The county’s financial position, always precarious, has taken a beating this fiscal year because of tremendous shortfalls in anticipated revenues from sources as varied as motor vehicle license fees and sales tax receipts, county officials said.
The deficit for fiscal 1992, which ends June 30, is projected to be $30 million, officials said.
The district attorney’s office, with a fiscal 1992 budget of $48.5 million, currently employs 229 lawyers, according to county records. It is budgeted for 235 lawyers, records show.
The 12 lawyers who were promoted serve as supervisors and office managers. They handle the most complex prosecutions, including death penalty trials, Casey said.
The county pays its lawyers--at the district attorney’s, public defender’s and county counsel’s offices--according to salary grades. At their prior grade, the 12 lawyers earned from $69,097 to $83,969 a year. The promotions mean a salary of $77,792 to $94,536 annually, county officials said.
The 12 promotions were approved last Nov. 20, said Manuel Lopez, the county’s director of financial management. They took effect with the pay cycle that began Jan. 1, he said.
The average individual increase, stretched over a full year, was $13,400, said Larry Guthrie, a county financial management analyst. The total amount of the pay raise for all 12 attorneys, for the half year remaining in fiscal 1992, is $80,700, Lopez said.
On Dec. 17, the county announced an “absolute” hiring freeze--no exceptions allowed.
The public defender’s office, which is budgeted for 196 deputies, had deliberately allowed that number to shrink by attrition throughout 1991, to 184.
What the agency did, Bardsley said in an interview last week, was to hire 12 recent law school graduates last fall as hourly paid law clerks, with the expectation that they would become salaried lawyers in December, as soon as they passed the California Bar Exam.
The 12 salaries--$41,683 apiece, annually--were included in the agency’s fiscal 1992 budget of about $23 million, Bardsley said. When December arrived, and the Bar Exam brought good news, the county countered with bad: The agency would not be allowed to hire the 12 lawyers because of the hiring freeze.
Bardsley has asked repeatedly for a waiver of the freeze. But county officials have declined to provide it, saying they can’t make exceptions.
Caught in the middle are the 12 new lawyers, including Earll Pott, 28, a Harvard Law School graduate who already had bought a house in San Diego. His last day is scheduled to be March 9.
“It’s more than a little bit frustrating for me,” Pott said Friday. “I was ready to commit to this office. Now I’m left in the lurch.”

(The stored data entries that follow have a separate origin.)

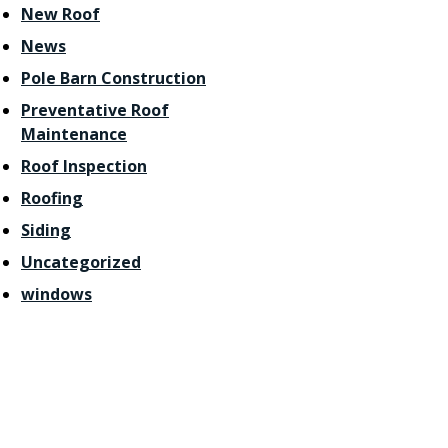
New Roof
News
Pole Barn Construction
Preventative Roof
Maintenance
Roof Inspection
Roofing
Siding
Uncategorized
windows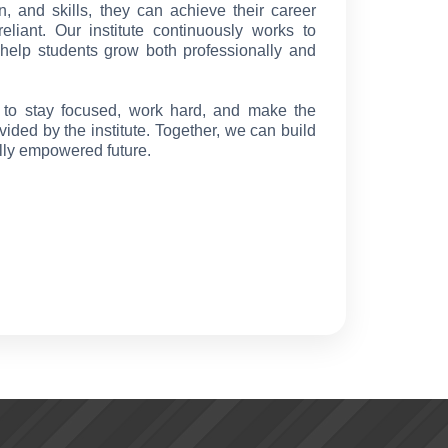
n, and skills, they can achieve their career
liant. Our institute continuously works to
t help students grow both professionally and
s to stay focused, work hard, and make the
vided by the institute. Together, we can build
ally empowered future.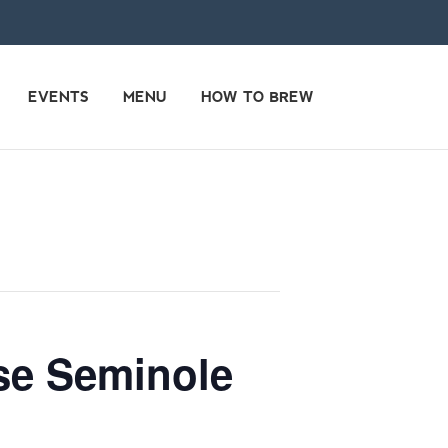
EVENTS
MENU
HOW TO BREW
use Seminole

Anticipating the layoffs, the public defender’s office began declining misdemeanor cases--everything from drunk driving to petty theft--a few weeks ago in certain courts around the county, including the downtown San Diego court. Those cases will have to be farmed out to private lawyers, at $75 a case.
It is unclear how much the private bar will cost the county over the next four months, until the end of the fiscal year. Estimates range from about $200,000 to $1.3 million.
“There’s no way to know until the cases have actually been handled,” Janssen said.
“We have been talking to all our (county legal) offices about whether the process we’re using,” meaning a preference for staffing by public defender deputies, “is the least expensive one for misdemeanors,” Janssen said. “This period of time is going to give us some good information on that.”